* **Task statement**: Reproduce the text of the data word for word, from the start through the line containing "Visitas: 659", including that line. Leave the pictures out of your answer.

Dataset excerpts
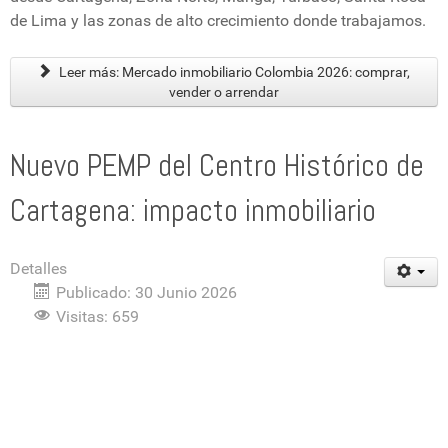
de Lima y las zonas de alto crecimiento donde trabajamos.
Leer más: Mercado inmobiliario Colombia 2026: comprar,
vender o arrendar
Nuevo PEMP del Centro Histórico de
Cartagena: impacto inmobiliario
Detalles
Publicado: 30 Junio 2026
Visitas: 659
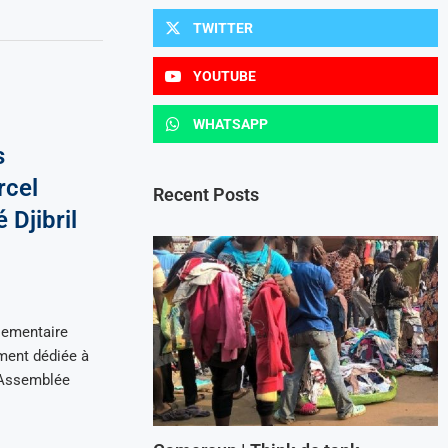
TWITTER
YOUTUBE
WHATSAPP
s
rcel
Recent Posts
 Djibril
lementaire
ement dédiée à
l’Assemblée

* **Answer**:
de Lima y las zonas de alto crecimiento donde trabajamos.
Leer más: Mercado inmobiliario Colombia 2026: comprar,
vender o arrendar
Nuevo PEMP del Centro Histórico de
Cartagena: impacto inmobiliario
Detalles
Publicado: 30 Junio 2026
Visitas: 659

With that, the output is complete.